On a là un film qui pose des questions fondamentales au sujet du clonage. Déjà ses attraits : le mythe de la vie éternelle, la possibilité de résoudre la question de la faim dans le monde par exemple en repeuplant les mers de poissons clonés (tiens, ça me rappelle quelque chose, pas toi, José ?). Mais aussi ses difficultés : peut-on cloner quelqu'un à son insu, notamment un mort ?
Surtout A l'aube du sixième jour montre très bien la mécanique qui pourrait finalement, et dans un futur pas si lointain, amener à une autorisation du clonage humain : d'abord, on clone les animaux, notamment les animaux domestiques, ce qui familiarise la population avec la technique et la popularise. Puis on fait de même avec des organes humains pour des raisons thérapeutiques, par exemple pour remplacer un foie cancéreux par un foie sain. Un peu plus tard, la société est prête au clonage humain qui pourrait aussi être utilisé à des fins médicales. Avec des arguments simples mais qui vous touchent forcément quand vous êtes concerné : on peut sauver un enfant qui a un cancer du foie en clonant son foie, pourquoi ne pourrait-on pas cloner un enfant qui a une tumeur au cerveau car on ne peut cloner le cerveau ?
La société décrite dans le film s'inscrit complètement dans le cadre d'un prolongement de notre société consumériste actuelle, où l'on peut tout avoir et instantanément, où on cache de plus en plus la vieillesse et la mort : on entre dans une société démiurgique où même la mort serait en quelque sorte vaincue. On est aussi dans le prolongement de notre société capitaliste, où il y aurait des profits à faire, avec ces nouveaux marchés prometteurs...

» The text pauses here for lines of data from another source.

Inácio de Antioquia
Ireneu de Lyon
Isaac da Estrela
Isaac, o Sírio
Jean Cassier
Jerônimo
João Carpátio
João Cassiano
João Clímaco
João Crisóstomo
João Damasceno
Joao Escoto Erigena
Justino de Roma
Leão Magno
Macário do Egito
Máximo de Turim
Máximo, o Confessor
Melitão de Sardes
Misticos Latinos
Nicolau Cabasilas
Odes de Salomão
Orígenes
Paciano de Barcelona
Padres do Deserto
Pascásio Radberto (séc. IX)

Ici, dans le film, les chiens et chats domestiques clonés sont entrés dans les mœurs, ça permet d'éviter des souffrances aux enfants, par exemple, en ne les confrontant pas à la mort. On utilise ainsi le clonage animal pour populariser le clonage humain.
On voit des « résistants » dans ce film, même s'ils sont majoritairement incarnés par des fondamentalistes chrétiens. Mais ils sont trop pacifistes face à la machination. Il leur fallait un homme disons, plus musclé, et vous avez deviné, c'est là qu'intervient celui qui allait devenir trois ans après le film le gouverneur de la Californie.

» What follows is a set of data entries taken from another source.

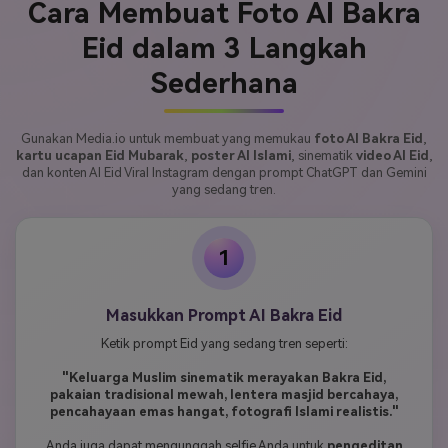
Cara Membuat Foto AI Bakra
Eid dalam 3 Langkah
Sederhana
Gunakan Media.io untuk membuat yang memukau
foto AI Bakra Eid
,
kartu ucapan Eid Mubarak
,
poster AI Islami
, sinematik
video AI Eid
,
dan konten AI Eid Viral Instagram dengan prompt ChatGPT dan Gemini
yang sedang tren.
1
Masukkan Prompt AI Bakra Eid
Ketik prompt Eid yang sedang tren seperti:
"Keluarga Muslim sinematik merayakan Bakra Eid,
pakaian tradisional mewah, lentera masjid bercahaya,
pencahayaan emas hangat, fotografi Islami realistis."
Anda juga dapat mengunggah selfie Anda untuk
pengeditan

C'est sûr, pour les scènes d'action, Schwarzy, c'est très bien. Il est vraiment très fort : il survit à une difficile course poursuite, il parvient à sauter d'une falaise d'au moins 30 à 40 mètres de haut et survivre à la chute dans la rivière, il échappe à plein de tueurs, etc. Mais on aurait aussi pu choisir un autre acteur, et apporter plus de sensibilité à ce rôle où on a fabriqué un Adam Gibson trop sûr de lui qui prononce en plus quelques répliques assez nazes. Ce film aurait mérité de vraiment travailler la psychologie de ce personnage en profondeur, mais le choix a été fait de privilégier l'action, ce qui n'est pas forcément désagréable, mais ce qui fait perdre un peu le film en profondeur.
Il y a aussi de l'humour dans ce film, dans certaines scènes de violence, et certains passages sont à voir au second degré. On fait par exemple dire au personnage joué par Schwarzeneger : « Ma fille est de l'autre côté de cette porte. Je ne veux pas l'exposer à un déferlement de violence. Elle en voit assez comme ça dans tous les medias » !
Avec ce film, si ce n'était pas le cas avant, on ne peut qu'être convaincu du caractère néfaste du clonage humain : un Schwarzeneger ça va, deux Schwarzy bonjour les dégâts ! Car évidemment, Adam Gibson va être cloné ! Ce qui donne de multiples possibilités au scenario.
Bref, c'est dans l'ensemble un bon film d'anticipation, surtout la première partie qui aborde les questions fondamentales, tandis que la deuxième est plus classique, avec majoritairement des scènes d'action.